I Say a Little Prayer for You
Like the journalist Wesley Yang, who asked on Facebook, “Who is Casey Anthony?” I have no idea who Casey Anthony is. I don’t know if s/he is a man, an adult, white, American, really nothing. (Though in the back of my mind I imagine a fey black singer ca. 1963—the obvious Little Anthony and the Imperials connection.) All I know is that s/he is involved in some kind of court case, which may or may not be still going on.
What this tells me is that you really can ignore a lot of the news if you want to, even if you’re a media junkie like me. I read tons of magazines and surf the net religiously. While I’ve seen the name Casey Anthony all over the place, I haven’t clicked on it. And that, it seems to me, is a good thing about getting your news from the net.
We hear a lot these days—or at least we used to—about the threat the new media ecology poses to our democracy and collective identity.
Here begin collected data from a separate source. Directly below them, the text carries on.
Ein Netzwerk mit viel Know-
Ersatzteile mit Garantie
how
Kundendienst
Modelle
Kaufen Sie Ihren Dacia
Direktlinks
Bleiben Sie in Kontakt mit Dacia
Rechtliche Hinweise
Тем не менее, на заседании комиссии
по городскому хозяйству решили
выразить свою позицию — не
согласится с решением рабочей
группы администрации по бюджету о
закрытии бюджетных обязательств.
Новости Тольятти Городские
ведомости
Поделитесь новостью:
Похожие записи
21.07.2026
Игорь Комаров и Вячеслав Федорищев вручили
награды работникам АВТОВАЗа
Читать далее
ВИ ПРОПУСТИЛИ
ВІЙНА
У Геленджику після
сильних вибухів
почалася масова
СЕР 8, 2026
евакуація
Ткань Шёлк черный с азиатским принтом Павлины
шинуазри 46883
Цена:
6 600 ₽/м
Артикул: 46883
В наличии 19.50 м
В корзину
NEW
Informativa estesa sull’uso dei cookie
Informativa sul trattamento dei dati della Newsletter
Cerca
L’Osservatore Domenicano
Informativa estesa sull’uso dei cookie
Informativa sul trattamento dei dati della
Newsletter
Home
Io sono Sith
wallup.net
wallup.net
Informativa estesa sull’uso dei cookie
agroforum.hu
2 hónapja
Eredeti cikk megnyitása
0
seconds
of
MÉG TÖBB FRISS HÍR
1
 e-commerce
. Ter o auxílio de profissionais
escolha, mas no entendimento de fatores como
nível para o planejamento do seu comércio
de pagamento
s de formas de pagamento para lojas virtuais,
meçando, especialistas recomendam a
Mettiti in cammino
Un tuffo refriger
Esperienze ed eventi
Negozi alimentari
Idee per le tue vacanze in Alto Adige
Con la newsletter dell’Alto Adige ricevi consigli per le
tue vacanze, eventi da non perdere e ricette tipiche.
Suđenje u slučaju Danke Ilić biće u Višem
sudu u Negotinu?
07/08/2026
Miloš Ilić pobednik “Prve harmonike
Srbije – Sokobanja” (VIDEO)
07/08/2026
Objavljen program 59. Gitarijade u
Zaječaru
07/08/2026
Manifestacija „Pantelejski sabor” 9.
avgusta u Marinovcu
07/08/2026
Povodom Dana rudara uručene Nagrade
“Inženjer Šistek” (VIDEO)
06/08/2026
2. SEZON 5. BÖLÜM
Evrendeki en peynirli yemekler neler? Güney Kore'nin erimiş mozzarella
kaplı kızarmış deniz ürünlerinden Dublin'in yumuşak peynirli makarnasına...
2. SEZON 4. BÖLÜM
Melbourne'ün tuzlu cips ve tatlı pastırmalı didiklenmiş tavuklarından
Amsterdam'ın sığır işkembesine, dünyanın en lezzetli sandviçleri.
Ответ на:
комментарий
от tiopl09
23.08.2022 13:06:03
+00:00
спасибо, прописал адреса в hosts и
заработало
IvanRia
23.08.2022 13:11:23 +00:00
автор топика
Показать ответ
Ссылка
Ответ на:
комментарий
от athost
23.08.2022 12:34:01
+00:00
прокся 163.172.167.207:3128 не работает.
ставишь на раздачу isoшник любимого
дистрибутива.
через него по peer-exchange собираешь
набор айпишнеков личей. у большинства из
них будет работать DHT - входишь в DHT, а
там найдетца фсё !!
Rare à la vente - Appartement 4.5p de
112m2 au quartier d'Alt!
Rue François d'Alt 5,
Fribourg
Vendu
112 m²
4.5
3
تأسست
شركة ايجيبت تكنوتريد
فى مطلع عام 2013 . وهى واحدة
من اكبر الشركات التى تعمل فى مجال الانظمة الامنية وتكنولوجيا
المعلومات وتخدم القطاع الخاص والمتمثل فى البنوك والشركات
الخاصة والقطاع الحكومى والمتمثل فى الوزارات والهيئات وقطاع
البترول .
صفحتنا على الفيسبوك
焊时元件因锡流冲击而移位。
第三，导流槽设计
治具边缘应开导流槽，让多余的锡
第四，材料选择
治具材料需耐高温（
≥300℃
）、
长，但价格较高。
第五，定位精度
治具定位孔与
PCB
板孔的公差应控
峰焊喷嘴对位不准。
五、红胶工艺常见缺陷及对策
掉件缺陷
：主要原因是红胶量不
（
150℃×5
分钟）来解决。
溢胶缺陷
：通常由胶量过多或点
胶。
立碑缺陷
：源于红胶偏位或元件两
Without the newspaper as our morning prayer, the argument goes, we no longer worship at the same church. Instead, we organize ourselves into little groupuscules, isolating ourselves from views (and pews) different from our own.
I have no idea if that’s true, but I do know this: I feel a much stronger communion with humanity when I can ignore most of it.
(This post is dedicated to my wife, compared to whom I’m a people who love people.)